▸ **RECORDS TO PROCESS**:
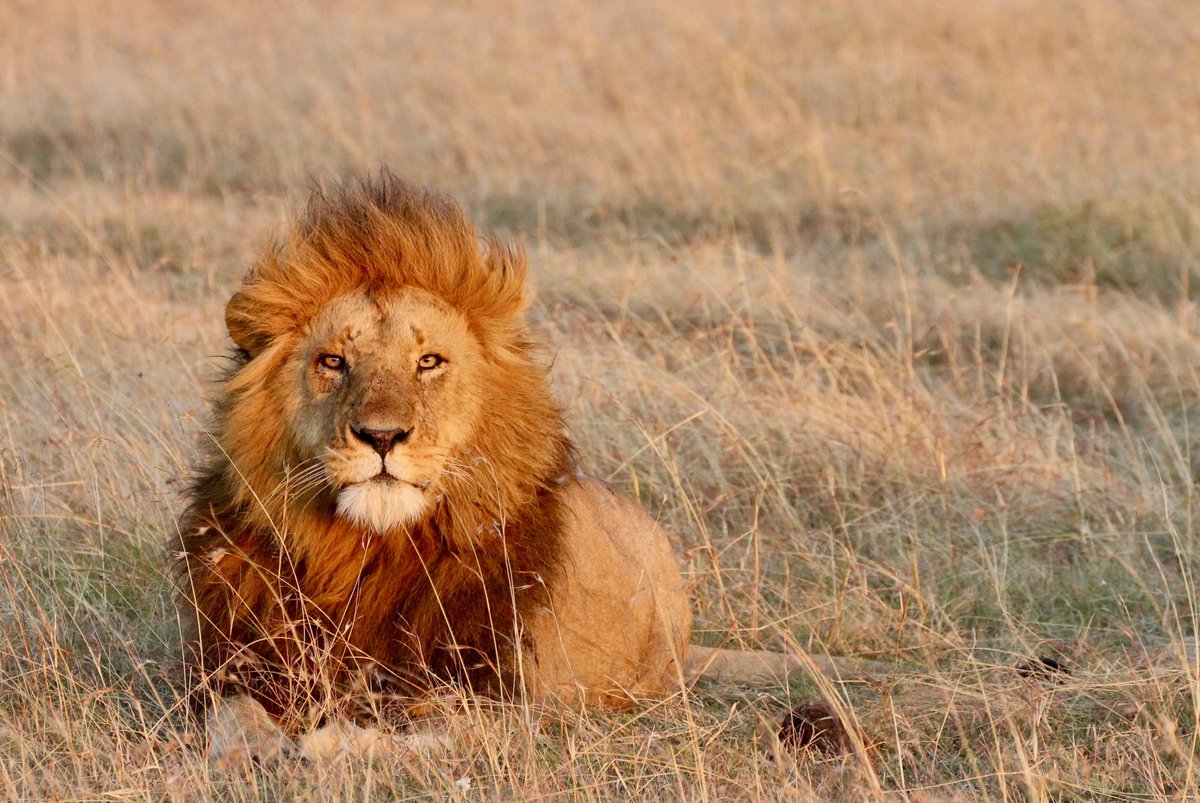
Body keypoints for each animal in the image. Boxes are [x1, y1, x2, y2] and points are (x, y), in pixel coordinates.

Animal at [176, 172, 877, 763]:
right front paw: (256, 751)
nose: (382, 437)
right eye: (332, 362)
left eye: (428, 362)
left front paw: (323, 747)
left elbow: (402, 736)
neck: (362, 553)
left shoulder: (502, 701)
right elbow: (232, 718)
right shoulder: (238, 665)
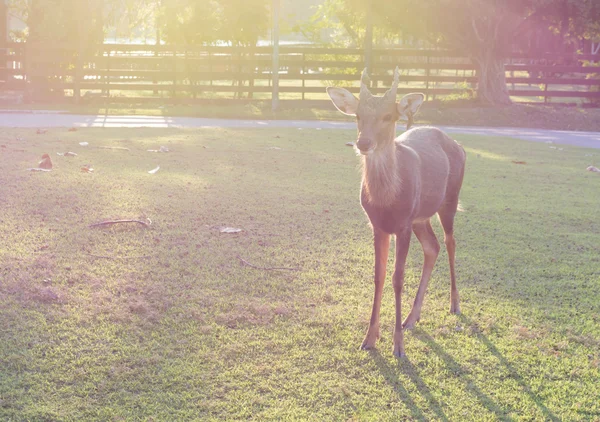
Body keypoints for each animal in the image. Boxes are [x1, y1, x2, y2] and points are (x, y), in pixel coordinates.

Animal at [326, 67, 466, 358]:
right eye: (358, 115)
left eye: (388, 116)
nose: (363, 142)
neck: (386, 201)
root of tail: (459, 146)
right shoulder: (377, 225)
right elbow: (378, 276)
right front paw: (369, 338)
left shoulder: (402, 225)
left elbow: (397, 278)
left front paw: (398, 346)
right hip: (420, 217)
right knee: (432, 246)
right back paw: (412, 318)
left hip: (450, 199)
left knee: (450, 242)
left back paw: (454, 304)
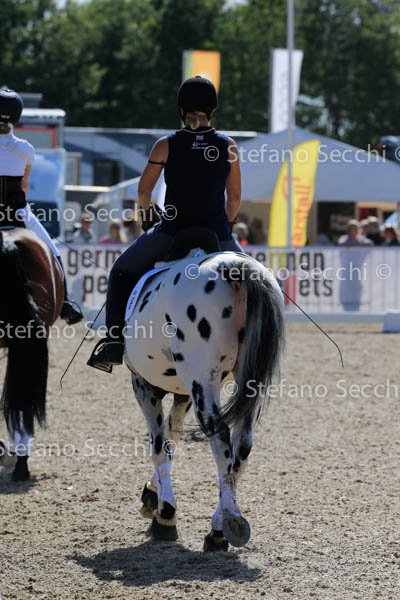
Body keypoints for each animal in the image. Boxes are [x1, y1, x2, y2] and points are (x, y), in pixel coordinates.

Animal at [122, 230, 285, 551]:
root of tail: (234, 267)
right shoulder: (183, 392)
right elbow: (172, 436)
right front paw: (152, 494)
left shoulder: (144, 385)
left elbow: (159, 445)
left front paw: (165, 513)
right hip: (246, 386)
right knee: (242, 444)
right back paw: (222, 524)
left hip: (202, 381)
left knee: (219, 436)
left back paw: (226, 525)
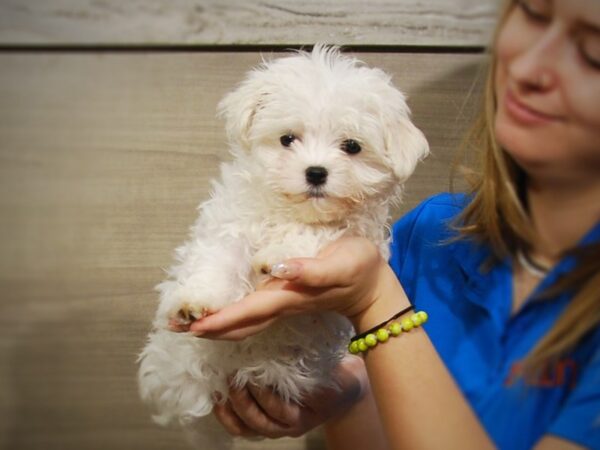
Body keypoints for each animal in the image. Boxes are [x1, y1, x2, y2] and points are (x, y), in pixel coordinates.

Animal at [137, 44, 426, 446]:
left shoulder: (355, 232)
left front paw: (279, 255)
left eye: (351, 147)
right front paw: (197, 301)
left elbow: (322, 233)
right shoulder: (231, 223)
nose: (316, 172)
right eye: (288, 139)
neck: (288, 211)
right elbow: (220, 257)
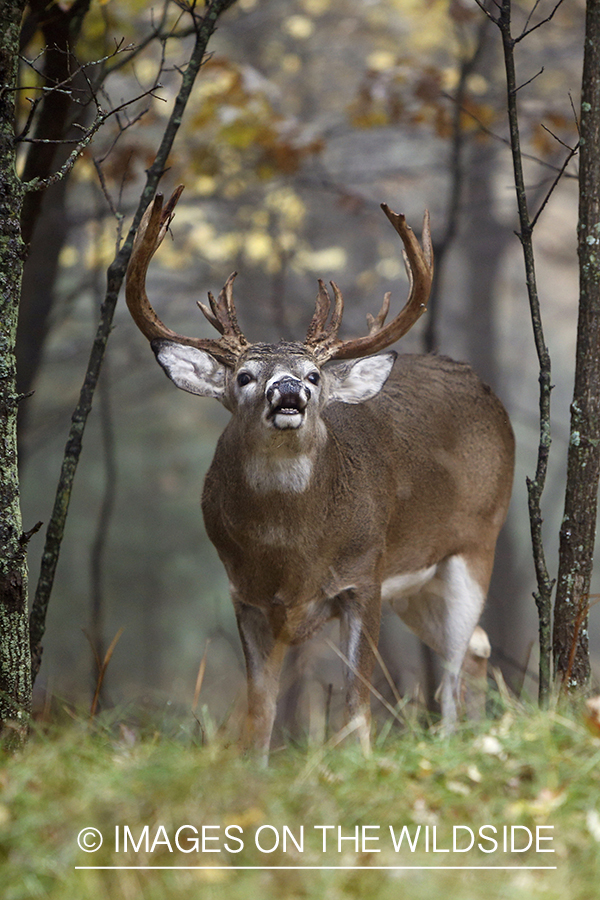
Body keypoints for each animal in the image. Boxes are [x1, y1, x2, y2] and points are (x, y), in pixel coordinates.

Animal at [125, 188, 516, 760]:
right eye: (245, 376)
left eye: (312, 374)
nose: (288, 390)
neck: (292, 552)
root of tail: (487, 391)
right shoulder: (244, 593)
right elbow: (260, 710)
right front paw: (255, 769)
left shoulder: (364, 576)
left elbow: (356, 704)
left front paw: (359, 763)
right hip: (417, 584)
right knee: (477, 648)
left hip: (475, 542)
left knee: (452, 665)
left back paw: (452, 745)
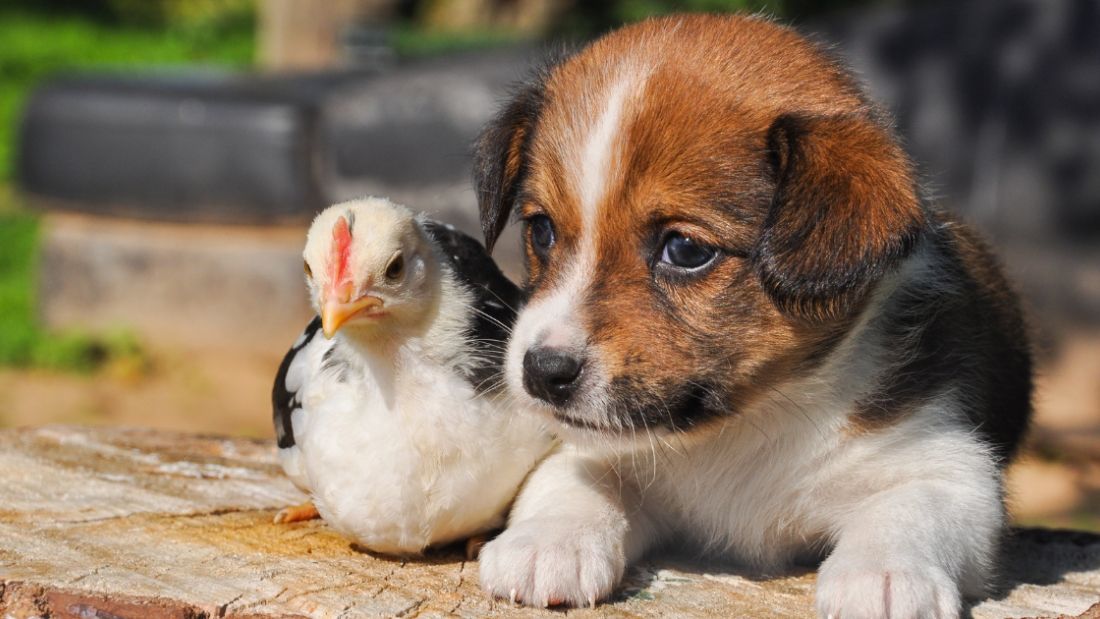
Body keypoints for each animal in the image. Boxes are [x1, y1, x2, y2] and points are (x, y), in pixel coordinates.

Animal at [470, 10, 1029, 619]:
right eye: (541, 231)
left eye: (685, 249)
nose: (541, 373)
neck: (743, 423)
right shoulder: (587, 448)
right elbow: (572, 479)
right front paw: (547, 541)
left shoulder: (948, 464)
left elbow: (911, 508)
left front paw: (884, 575)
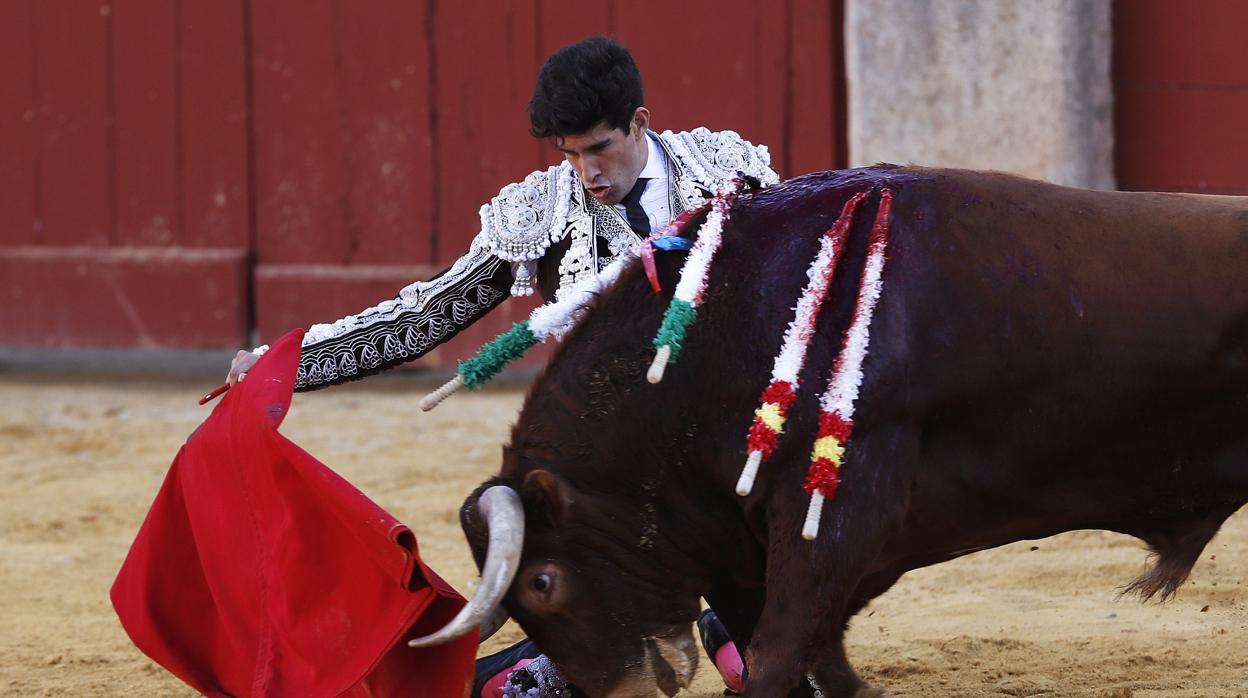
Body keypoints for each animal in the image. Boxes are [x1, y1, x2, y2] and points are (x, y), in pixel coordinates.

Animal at [411, 169, 1248, 698]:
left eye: (543, 583)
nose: (618, 691)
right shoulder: (755, 538)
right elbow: (810, 645)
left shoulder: (837, 512)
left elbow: (782, 649)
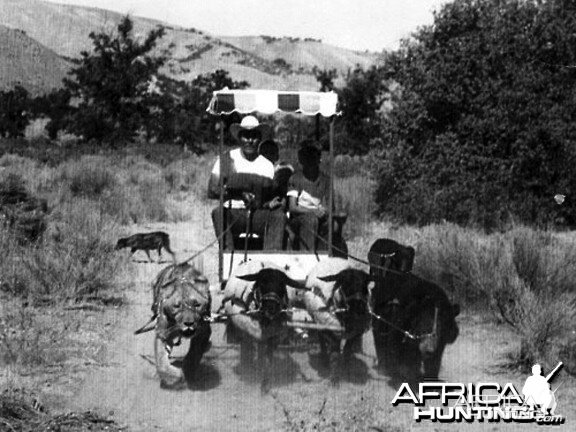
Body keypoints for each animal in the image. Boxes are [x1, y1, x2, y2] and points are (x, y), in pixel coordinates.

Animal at [151, 262, 212, 390]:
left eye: (197, 305)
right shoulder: (162, 333)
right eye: (177, 306)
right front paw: (175, 377)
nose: (189, 323)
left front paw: (188, 370)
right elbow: (161, 361)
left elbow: (195, 353)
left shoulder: (203, 332)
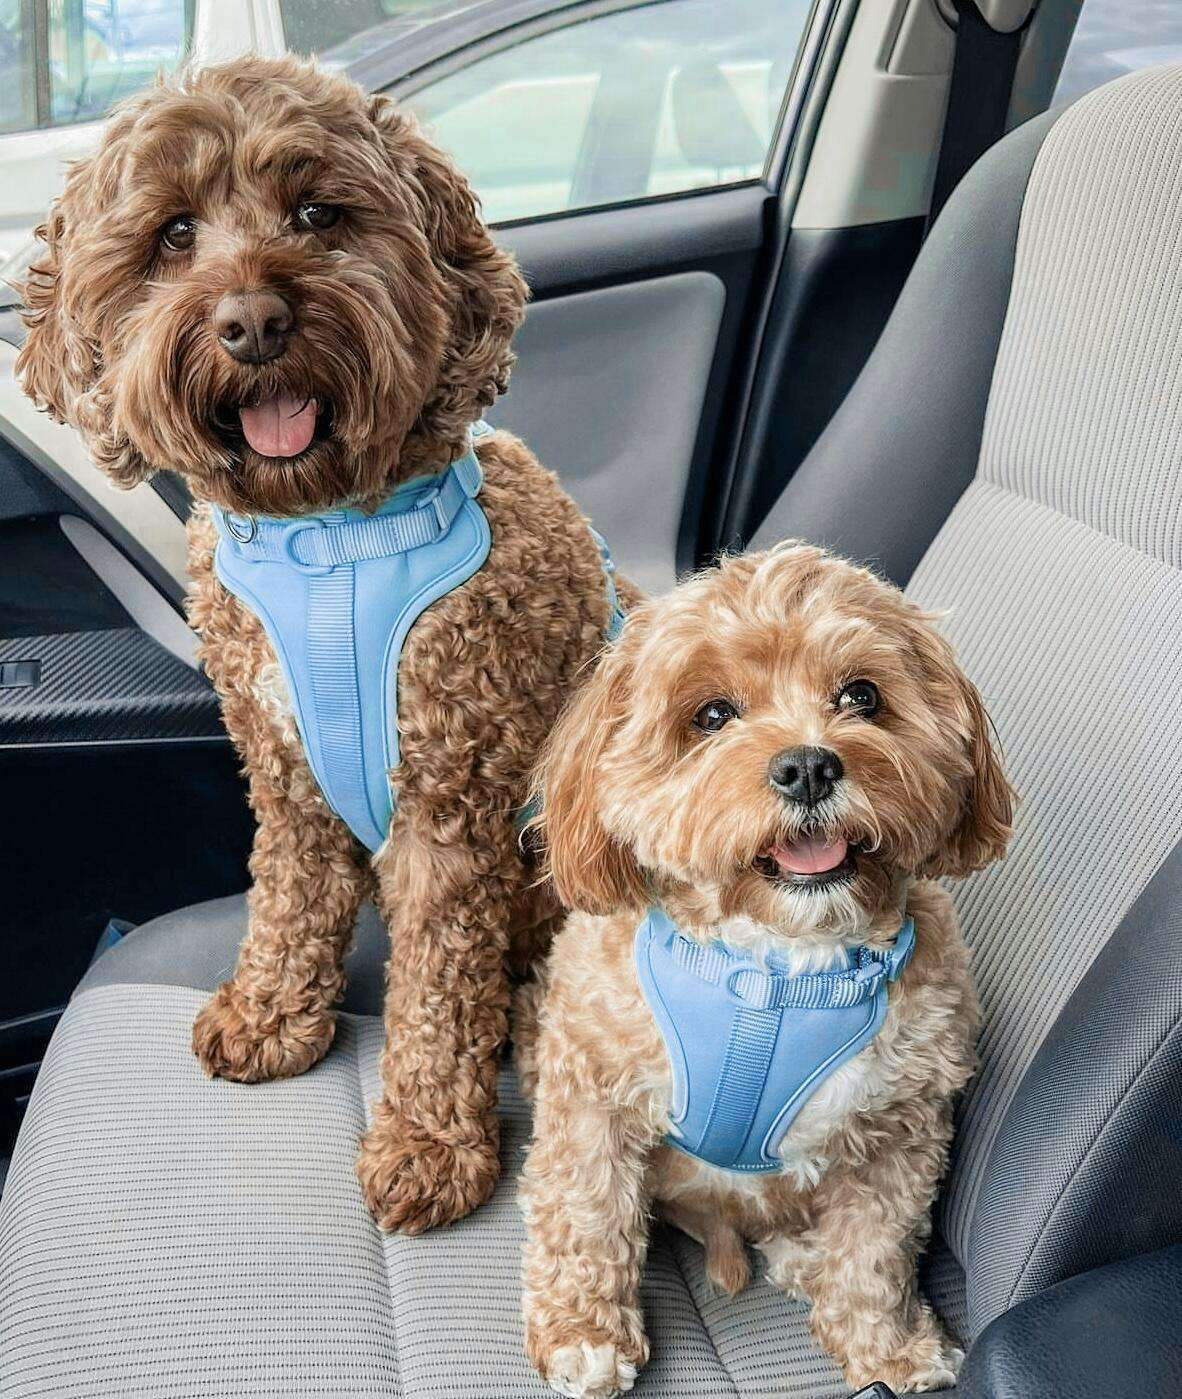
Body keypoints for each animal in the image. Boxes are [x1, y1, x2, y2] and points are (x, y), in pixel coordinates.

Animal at [17, 55, 636, 1234]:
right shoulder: (284, 772)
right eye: (173, 233)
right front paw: (270, 1012)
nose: (255, 321)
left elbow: (436, 992)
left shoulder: (450, 806)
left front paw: (428, 1144)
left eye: (317, 214)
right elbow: (290, 899)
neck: (327, 538)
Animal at [516, 543, 1012, 1397]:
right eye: (713, 715)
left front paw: (888, 1346)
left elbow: (877, 1248)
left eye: (862, 695)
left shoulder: (903, 1128)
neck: (777, 974)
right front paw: (585, 1332)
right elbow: (585, 1207)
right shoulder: (591, 1083)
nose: (809, 766)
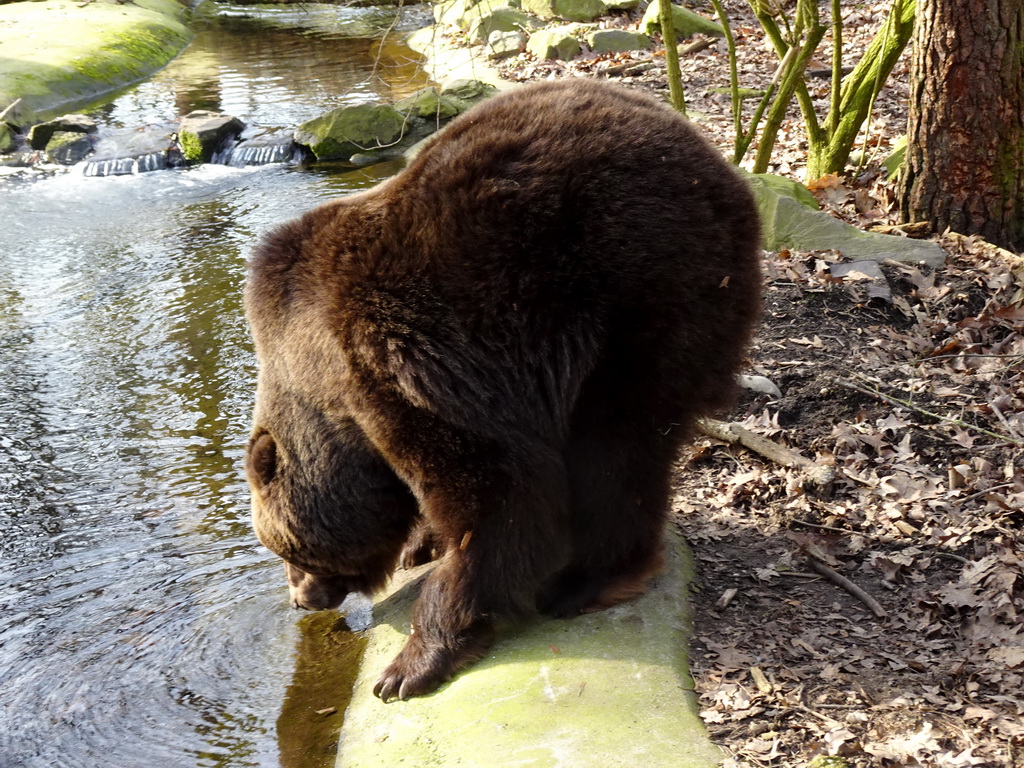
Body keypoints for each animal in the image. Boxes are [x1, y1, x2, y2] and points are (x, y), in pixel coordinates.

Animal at [243, 78, 765, 704]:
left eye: (289, 549)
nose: (300, 598)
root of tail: (723, 167)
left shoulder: (400, 363)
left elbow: (497, 494)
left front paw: (411, 663)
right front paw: (422, 544)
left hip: (639, 288)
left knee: (614, 448)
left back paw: (586, 582)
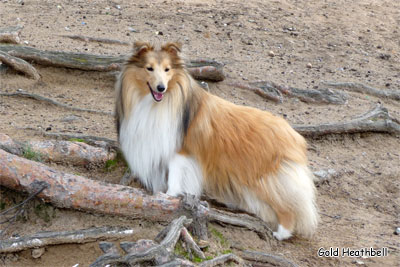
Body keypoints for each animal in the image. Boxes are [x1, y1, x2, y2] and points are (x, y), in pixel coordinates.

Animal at [115, 42, 318, 241]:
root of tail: (294, 136)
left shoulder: (179, 152)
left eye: (167, 69)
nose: (160, 88)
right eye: (149, 68)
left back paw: (281, 233)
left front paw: (169, 197)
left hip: (265, 181)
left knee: (288, 207)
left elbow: (174, 178)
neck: (163, 103)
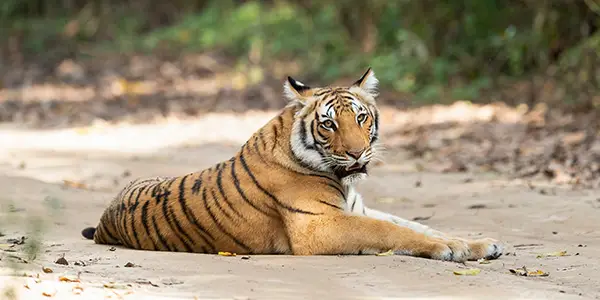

▸ **ACTIVITY**: Please reproduce exactly and only the lines from the first line of the records through the line containing "right shoulder: (183, 392)", both included, omitting any pictures.

▸ **EXERCISE RESPONSE**:
Body keypoints for each animal in the image. Boxes are [x1, y1, x2, y2] and points are (x, y), in pixel coordinates.

Animal at [176, 172, 877, 763]:
right front paw: (256, 751)
nose: (382, 437)
right eye: (332, 362)
left eye: (428, 362)
left front paw: (323, 747)
left elbow: (402, 736)
neck: (362, 553)
left shoulder: (502, 701)
right elbow: (232, 718)
right shoulder: (238, 665)
Body keypoints for each animal in the image. Boxes are [x1, y1, x2, y2] and points are (x, y), in pixel coordinates.

Animal at [326, 67, 466, 358]:
right eye: (358, 115)
left eye: (388, 116)
nose: (363, 142)
neck: (386, 201)
root of tail: (459, 146)
right shoulder: (377, 225)
right elbow: (378, 276)
right front paw: (369, 338)
left shoulder: (402, 225)
left elbow: (397, 278)
left front paw: (398, 346)
right hip: (420, 217)
right knee: (432, 246)
right back paw: (412, 318)
left hip: (450, 199)
left knee: (450, 242)
left back paw: (454, 304)
Body keypoints for each animal in the image. Boxes are [x1, y1, x2, y2] and points are (x, y), in pixel coordinates.

Animal at [122, 230, 285, 551]:
root of tail: (234, 267)
right shoulder: (183, 392)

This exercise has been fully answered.